FAQ Bondholders


The bond documentation will usually state where the investor ranks in the capital structure i.e. senior unsecured creditor or subordinated creditor. The pricing of the bond reflects this difference. If I buy a senior bond, I become a senior unsecured creditor of that institution. If I put my money on deposit (ignoring guarantees), I become a senior unsecured creditor of the bank. That is why they say that senior bondholders and depositors rank pari passu in the event of liquidation.
The law needs to be looked at and a bank resolution scheme needs to be introduced but it's not easy. If you make senior bond investors structually subordinate to depositors, then the cost of funding for the banks will rise. Not necessarily a bad thing but people need to accept the days of cheap banking are over not just for loans but for everyday banking services. (and they have been cheap compared to other European Countries).
 
Sunny, has a bank ever negoiated with senior bond holders before?
This option has been suggested from several sources and I'm wondering has it been done before and what were the consequences.
 
Sunny, has a bank ever negoiated with senior bond holders before?
This option has been suggested from several sources and I'm wondering has it been done before and what were the consequences.

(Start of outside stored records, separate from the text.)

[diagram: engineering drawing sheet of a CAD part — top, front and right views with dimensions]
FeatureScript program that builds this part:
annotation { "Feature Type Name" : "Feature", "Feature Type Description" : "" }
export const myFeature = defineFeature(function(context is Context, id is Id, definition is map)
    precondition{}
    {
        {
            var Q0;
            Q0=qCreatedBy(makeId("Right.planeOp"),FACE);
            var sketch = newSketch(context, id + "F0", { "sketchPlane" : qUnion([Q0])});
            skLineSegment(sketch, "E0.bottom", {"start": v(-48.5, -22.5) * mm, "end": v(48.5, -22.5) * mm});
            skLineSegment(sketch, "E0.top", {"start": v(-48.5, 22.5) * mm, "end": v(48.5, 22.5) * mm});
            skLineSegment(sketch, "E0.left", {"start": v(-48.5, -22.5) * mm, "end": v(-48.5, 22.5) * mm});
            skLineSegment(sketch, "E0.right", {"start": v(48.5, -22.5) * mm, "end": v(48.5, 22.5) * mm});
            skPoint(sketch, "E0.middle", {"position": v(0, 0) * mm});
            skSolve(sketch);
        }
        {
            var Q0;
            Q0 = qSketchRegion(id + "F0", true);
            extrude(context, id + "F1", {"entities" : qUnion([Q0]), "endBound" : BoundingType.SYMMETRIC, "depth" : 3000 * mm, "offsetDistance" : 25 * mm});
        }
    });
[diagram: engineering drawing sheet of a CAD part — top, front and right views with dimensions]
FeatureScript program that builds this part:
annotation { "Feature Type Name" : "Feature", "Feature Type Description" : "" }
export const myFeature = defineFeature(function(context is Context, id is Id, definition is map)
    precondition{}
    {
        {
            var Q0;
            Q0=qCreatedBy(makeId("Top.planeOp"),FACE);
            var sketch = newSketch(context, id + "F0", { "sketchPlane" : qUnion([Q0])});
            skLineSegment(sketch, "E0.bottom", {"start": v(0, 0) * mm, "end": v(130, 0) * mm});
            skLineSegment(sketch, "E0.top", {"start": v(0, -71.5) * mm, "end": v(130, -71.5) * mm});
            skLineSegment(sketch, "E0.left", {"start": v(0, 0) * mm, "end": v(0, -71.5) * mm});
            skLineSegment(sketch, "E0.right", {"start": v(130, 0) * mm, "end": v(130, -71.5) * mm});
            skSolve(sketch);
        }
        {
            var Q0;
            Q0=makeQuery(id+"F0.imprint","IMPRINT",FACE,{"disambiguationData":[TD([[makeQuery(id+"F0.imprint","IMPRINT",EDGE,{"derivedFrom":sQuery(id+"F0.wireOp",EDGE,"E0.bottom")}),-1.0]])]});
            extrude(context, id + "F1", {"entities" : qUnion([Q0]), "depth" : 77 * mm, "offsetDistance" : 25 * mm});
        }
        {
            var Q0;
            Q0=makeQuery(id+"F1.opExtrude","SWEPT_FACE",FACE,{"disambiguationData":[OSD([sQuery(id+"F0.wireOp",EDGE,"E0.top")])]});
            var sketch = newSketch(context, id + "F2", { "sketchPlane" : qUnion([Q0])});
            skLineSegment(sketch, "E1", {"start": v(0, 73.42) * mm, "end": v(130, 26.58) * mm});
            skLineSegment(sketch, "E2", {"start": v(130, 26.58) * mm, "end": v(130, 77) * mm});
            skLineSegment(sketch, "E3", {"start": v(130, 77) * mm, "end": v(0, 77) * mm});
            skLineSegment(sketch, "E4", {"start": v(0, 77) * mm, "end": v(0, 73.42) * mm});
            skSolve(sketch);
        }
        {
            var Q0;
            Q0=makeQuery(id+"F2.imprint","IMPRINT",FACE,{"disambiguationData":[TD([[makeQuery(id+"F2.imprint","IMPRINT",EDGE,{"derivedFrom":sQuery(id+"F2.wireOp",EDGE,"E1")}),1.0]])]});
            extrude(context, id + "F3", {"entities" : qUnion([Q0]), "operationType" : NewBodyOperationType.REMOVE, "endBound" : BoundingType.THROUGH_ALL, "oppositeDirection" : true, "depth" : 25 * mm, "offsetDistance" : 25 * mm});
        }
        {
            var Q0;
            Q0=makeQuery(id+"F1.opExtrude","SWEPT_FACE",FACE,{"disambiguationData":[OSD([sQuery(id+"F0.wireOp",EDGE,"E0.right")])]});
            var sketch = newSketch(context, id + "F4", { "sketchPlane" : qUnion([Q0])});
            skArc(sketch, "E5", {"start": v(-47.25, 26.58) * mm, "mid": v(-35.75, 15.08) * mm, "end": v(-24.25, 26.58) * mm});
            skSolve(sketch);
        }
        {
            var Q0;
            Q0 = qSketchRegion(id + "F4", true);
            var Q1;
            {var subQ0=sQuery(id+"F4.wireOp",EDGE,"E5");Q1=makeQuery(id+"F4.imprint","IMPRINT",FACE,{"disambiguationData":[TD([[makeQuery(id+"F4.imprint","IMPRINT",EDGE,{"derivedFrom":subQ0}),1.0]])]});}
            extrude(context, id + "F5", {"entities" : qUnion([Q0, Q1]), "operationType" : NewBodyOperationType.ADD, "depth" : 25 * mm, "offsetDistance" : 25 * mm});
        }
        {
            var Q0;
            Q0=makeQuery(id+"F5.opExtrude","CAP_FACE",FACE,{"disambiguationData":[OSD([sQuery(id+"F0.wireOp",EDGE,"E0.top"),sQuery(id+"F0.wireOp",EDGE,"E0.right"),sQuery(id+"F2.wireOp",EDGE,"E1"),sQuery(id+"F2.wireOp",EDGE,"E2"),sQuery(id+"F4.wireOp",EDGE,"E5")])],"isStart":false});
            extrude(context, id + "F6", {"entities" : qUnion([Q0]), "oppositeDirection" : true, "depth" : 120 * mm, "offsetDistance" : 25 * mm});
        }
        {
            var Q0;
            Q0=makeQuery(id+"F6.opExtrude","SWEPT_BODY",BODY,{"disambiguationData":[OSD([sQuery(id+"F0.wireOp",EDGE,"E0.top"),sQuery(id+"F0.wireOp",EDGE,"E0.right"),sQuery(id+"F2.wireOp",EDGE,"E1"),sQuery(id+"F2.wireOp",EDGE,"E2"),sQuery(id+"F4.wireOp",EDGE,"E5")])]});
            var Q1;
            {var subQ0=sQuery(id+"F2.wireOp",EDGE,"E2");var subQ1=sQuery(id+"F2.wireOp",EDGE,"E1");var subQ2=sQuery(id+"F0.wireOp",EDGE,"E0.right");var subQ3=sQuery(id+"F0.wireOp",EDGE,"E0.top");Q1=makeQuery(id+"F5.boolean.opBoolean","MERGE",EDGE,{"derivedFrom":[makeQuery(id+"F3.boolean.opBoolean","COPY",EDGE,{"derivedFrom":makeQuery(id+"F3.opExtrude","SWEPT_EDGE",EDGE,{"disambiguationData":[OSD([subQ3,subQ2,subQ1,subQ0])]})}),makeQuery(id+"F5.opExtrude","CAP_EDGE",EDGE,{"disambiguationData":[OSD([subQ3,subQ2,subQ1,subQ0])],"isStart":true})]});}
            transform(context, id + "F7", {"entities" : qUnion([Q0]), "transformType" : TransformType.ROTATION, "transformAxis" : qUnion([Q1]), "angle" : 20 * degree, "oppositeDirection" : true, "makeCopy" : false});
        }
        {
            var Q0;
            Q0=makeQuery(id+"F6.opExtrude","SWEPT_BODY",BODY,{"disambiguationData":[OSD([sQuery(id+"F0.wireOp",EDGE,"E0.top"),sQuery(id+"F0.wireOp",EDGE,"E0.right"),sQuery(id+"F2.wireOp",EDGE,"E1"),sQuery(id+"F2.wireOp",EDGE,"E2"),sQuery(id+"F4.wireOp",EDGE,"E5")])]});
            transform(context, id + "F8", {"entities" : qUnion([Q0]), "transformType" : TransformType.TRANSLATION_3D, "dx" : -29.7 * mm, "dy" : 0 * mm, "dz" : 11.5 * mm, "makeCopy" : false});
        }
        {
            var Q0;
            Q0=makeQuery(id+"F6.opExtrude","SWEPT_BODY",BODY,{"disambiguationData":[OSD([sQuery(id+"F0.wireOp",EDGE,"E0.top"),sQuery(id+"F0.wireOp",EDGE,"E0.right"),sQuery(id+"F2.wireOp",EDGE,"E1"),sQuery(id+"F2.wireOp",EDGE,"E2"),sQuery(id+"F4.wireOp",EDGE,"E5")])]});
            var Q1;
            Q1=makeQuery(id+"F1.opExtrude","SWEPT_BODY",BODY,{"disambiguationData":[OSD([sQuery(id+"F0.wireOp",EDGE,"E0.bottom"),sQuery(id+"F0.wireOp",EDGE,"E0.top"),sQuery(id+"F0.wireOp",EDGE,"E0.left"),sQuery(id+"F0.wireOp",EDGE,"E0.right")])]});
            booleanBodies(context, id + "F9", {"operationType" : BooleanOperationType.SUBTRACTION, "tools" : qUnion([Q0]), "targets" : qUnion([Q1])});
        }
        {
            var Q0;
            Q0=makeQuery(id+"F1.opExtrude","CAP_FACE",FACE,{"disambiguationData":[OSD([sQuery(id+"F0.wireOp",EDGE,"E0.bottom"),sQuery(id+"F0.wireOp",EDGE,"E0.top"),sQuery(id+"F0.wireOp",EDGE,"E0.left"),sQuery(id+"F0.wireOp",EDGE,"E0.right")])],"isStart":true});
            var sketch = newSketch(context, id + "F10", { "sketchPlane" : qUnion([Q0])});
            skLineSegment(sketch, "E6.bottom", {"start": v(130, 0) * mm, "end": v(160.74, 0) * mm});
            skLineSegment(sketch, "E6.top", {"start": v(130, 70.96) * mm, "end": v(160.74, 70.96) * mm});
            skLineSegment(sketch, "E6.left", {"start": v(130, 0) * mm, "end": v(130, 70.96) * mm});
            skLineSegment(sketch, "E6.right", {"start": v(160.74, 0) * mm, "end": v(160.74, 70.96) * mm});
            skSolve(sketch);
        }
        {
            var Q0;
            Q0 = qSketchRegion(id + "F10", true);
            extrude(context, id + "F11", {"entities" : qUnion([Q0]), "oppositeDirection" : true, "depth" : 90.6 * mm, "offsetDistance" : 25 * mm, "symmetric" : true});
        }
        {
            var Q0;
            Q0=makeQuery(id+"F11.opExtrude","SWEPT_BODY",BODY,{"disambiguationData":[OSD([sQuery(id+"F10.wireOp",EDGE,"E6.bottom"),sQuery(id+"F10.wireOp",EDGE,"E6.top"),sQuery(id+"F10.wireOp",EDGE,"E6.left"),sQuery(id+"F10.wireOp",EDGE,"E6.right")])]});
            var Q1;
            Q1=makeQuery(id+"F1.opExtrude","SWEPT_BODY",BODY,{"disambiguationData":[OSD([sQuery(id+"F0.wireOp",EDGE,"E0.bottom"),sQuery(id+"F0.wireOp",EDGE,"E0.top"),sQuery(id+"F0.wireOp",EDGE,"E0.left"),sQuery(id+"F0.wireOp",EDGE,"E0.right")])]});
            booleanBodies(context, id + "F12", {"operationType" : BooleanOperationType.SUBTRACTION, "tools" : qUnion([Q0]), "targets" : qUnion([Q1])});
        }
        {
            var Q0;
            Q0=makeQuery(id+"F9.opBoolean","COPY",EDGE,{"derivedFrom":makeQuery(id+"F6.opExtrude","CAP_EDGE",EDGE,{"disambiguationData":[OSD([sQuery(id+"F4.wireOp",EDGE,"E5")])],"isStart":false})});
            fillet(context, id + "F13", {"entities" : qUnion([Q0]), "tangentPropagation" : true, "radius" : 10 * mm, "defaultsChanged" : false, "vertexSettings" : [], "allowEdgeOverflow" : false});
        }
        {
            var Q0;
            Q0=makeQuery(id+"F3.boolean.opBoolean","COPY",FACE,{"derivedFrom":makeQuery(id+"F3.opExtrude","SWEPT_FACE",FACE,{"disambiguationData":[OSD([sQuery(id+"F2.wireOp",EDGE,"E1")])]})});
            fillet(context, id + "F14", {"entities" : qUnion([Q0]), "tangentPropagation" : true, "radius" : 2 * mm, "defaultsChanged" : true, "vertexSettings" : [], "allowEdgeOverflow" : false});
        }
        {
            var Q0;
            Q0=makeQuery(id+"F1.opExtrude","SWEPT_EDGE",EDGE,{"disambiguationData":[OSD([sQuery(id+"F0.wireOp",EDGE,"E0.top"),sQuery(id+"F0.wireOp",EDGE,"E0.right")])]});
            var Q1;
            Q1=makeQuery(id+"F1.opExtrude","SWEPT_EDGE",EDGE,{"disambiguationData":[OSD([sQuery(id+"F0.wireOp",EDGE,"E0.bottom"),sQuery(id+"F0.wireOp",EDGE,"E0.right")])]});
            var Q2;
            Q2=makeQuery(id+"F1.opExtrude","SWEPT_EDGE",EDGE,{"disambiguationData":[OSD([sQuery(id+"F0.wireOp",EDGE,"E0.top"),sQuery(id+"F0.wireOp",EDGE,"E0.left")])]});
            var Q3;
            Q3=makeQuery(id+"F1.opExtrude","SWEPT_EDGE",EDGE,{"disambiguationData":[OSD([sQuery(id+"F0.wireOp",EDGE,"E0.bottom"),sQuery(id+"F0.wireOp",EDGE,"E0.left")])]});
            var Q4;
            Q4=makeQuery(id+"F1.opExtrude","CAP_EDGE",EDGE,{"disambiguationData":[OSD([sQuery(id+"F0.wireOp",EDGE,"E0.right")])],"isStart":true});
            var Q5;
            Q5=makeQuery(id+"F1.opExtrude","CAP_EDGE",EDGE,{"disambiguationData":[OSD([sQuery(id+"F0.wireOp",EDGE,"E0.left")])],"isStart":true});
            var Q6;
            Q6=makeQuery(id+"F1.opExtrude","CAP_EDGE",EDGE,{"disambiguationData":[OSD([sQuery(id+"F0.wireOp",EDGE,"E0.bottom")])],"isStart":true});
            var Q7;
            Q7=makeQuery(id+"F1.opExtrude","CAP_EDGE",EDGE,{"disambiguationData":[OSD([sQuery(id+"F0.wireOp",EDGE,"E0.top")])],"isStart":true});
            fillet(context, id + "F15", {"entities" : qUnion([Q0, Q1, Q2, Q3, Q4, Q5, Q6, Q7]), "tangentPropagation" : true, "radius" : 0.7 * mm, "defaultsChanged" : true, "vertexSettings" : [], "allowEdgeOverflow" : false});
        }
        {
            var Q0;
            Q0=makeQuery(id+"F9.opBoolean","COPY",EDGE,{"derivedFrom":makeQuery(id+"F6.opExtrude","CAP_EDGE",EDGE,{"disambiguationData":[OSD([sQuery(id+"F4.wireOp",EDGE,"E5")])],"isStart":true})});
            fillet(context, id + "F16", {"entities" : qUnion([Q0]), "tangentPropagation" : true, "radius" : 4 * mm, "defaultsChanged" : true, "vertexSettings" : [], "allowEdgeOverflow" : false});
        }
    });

I think something was done in Kazachstan last year but I can't think of any other occasion off the top of my head. Banks have been allowed fail but generally not in the UK or the Eurozone. Happens more in the US because of cororpate structures and the fact that many regional banks do not depend on international funding.
The problem with negotiating with senior bondholders is that you are not coming from a position of power. If you tell them that you will off them 40%, they will take their chances on liquidation and hope for a larger recovery rate. Last analysis I saw was that senior bondholders in Anglo could expect to recover 80-85% in the event of liquidation so you couldn't offer a haircut much below that. Therefore you might save about a €1 billion but the cost of such a move to the other banks and the Sovereign would probably more than offset this. AIB especially would be left with a funding hole that the State would have to fill. Bond investors would not go near it.
 
Hi Sunny
thanks for that. Do you know was that analysis based on the last estimate on the 29-34 billion cost to Anglo or one of the earlier ones ?
 
Hi Sunny, does the 80-85% recovery rate you gave in October still stand?
 
Hi Sunny, does the 80-85% recovery rate you gave in October still stand?

I haven't seen anything since. Obviously if there was a firesale, the recovery would be less but I think everyone including the EU and the IMF while wanting banks to deleverage don't want a firesale of assets. To be honest Puple, the whole concept is theoretical in Europe. It has never been tested. I would be very sceptical about the success of a negotiated settlement. Not saying it can't or shouldn't be done but just haven't heard anyone suggest a way to make it work.